> **EXCERTO CITADO**
Foto Hernâni Von Doellinger |
Moro
mesmo em frente ao mar, se for para a varanda e me puser de lado. É o
que costumo dizer: na minha rua passa o mar. No meu quintal estacionam
navios de passeio mediterranicamente atlânticos, paquetes carregados,
descarregados e outra vez carregados de turistas rotundos e supersónicos
que conseguem turistar o Norte de Portugal inteiro em menos de oito
horas. Há quem chame ao meu quintal, por inveja, Terminal de Cruzeiros
do Porto de Leixões. Mas não: é o meu quintal!
Noutro
dia estacionou-me ali em baixo o Costa Pacifica, o da fotografia. São
mais de 290 metros de navio para 3.780 passageiros. Os paquetes que me
batem regularmente à porta têm-me dado que pensar, suscitam-me reflexões
de pequena e média profundidade que aqui humildemente partilho com os
meus queridos leitores. E daquela vez vieram-me à cabeça os cus. Os cus
que os cruzeiros descarregam e recarregam.
Cu de turista não é
brincadeira, já repararam? É traseiro de bitola larga e se for cu
americano então ocupa o mundo inteiro, incluindo o México e o Brasil,
menos a Alemanha e a Rússia. Até parece que para se ser turista -
turista encartado - é preciso ter um cu daqueles. E o cu alemão e o
próprio cu russo também para lá caminham, não querem ficar atrás. O que
diz tudo a respeito dos cus.
Imagino que sejam muito ricos os camones com que me cruzo nas bordas do Porto de Leixões - eles a saírem todos cheios de good morning e eu, de passagem, "desculpem lá a shit de dog na sola da sandália, é good luck, com os cumprimentos de Matosinhos City".

(Registos guardados)
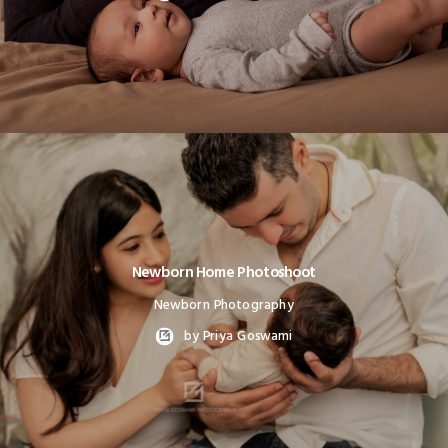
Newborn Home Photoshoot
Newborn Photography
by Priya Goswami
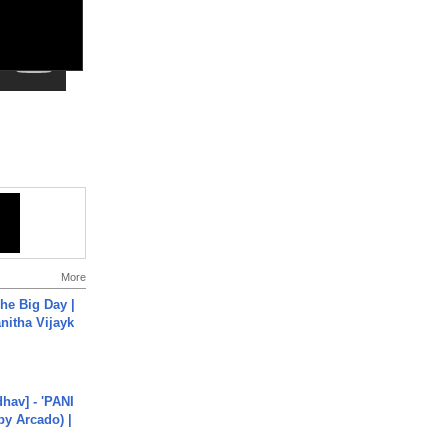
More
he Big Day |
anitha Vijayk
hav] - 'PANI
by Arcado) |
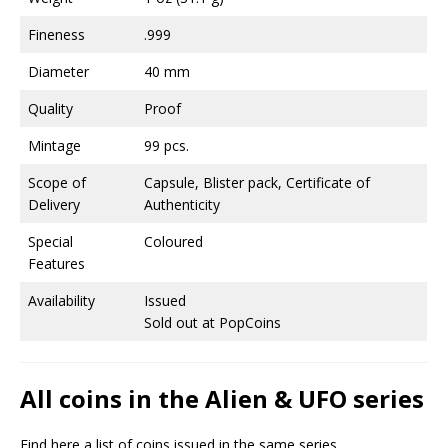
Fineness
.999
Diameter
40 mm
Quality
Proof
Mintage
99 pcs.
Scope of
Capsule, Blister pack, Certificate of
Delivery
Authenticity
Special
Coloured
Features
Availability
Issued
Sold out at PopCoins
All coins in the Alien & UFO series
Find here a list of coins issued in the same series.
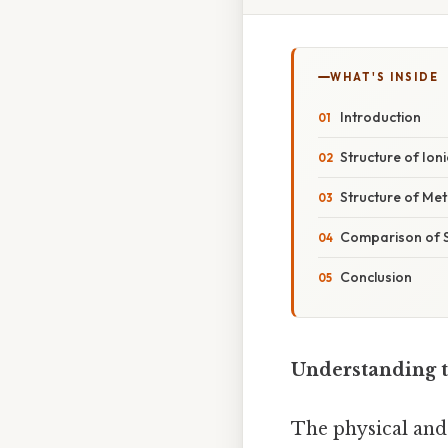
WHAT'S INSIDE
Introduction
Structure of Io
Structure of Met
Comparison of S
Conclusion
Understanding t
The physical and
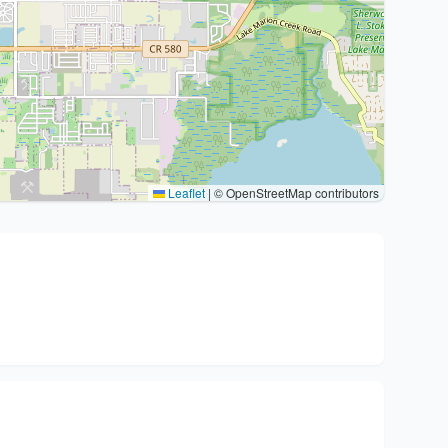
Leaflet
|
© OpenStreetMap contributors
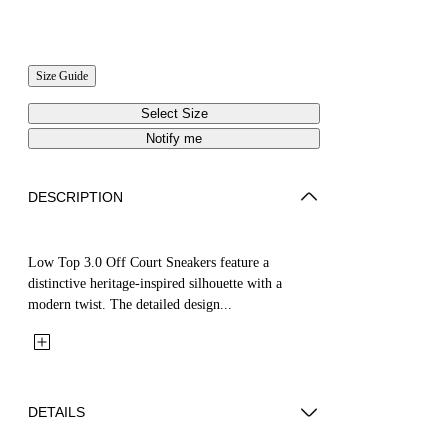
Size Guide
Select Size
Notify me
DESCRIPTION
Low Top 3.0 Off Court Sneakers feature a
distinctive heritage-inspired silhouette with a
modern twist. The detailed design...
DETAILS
---
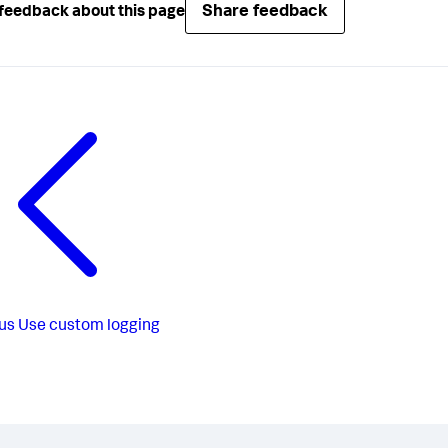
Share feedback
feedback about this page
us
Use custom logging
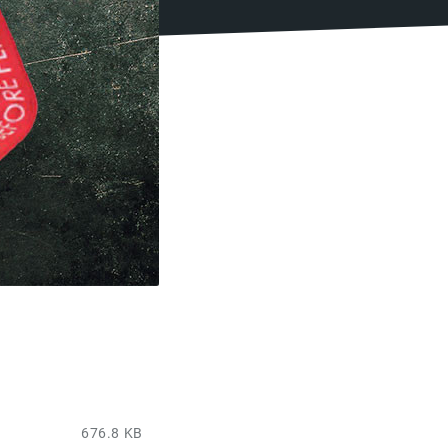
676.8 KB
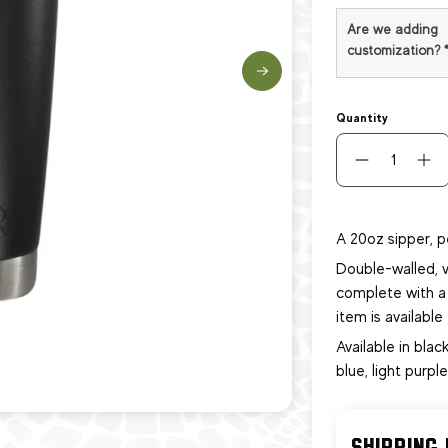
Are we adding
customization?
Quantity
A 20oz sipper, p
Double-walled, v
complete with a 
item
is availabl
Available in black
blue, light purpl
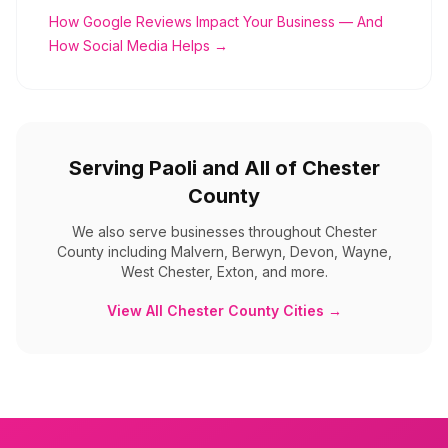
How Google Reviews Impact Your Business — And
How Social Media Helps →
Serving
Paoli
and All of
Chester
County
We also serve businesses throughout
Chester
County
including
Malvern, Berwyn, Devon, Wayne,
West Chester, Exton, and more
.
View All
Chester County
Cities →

> **LISTA DE TAREFAS**
a) Repita o trecho do texto sobre os cruzeiros em Leixões que começa em "Cu de turista" e acaba em "respeito dos cus.".
b) Prossiga o texto sobre os paquetes no Porto de Leixões a partir da última frase apresentada.

> **RESPOSTAS POR TAREFA**
a)
Cu de turista não é
brincadeira, já repararam? É traseiro de bitola larga e se for cu
americano então ocupa o mundo inteiro, incluindo o México e o Brasil,
menos a Alemanha e a Rússia. Até parece que para se ser turista -
turista encartado - é preciso ter um cu daqueles. E o cu alemão e o
próprio cu russo também para lá caminham, não querem ficar atrás. O que
diz tudo a respeito dos cus.

b)
Tão turistas e tão prendados de cu, têm de ser muito ricos. Engordam e
viajam porque podem. Se calhar são todos reformados da administração do
Millennium BCP ou do BES mas não querem que se saiba.
Os turistas. Chegam e parece-me sempre um congresso de cus com sala de
espera no Passeio Atlântico, que se vê à rasca para aguentar semelhante
pesadelo. Toneladas e toneladas de bagagem extra em traseiros
colossais e gingões mesmo à frente do meu nariz e que até naufragam
tuque-tuques. Confesso: é um espectáculo que não pára de maravilhar-me.
Olho para os cus e olho para o barco, e só me apetece elogiar o génio
humano, os avanços da ciência, os milagres da indústria, a arte e o
engenho dos modernos fazedores de navios, supremos desafiadores das
leis da física. Fascina-me aquilo que não consigo compreender. Para os
cus e para o barco, olho. Olho para o barco e penso: como é que aquilo
não vai ao fundo com tanto cu descomedido lá enfiado?
P.S. - Publicado originalmente no dia 4 de Novembro de 2012.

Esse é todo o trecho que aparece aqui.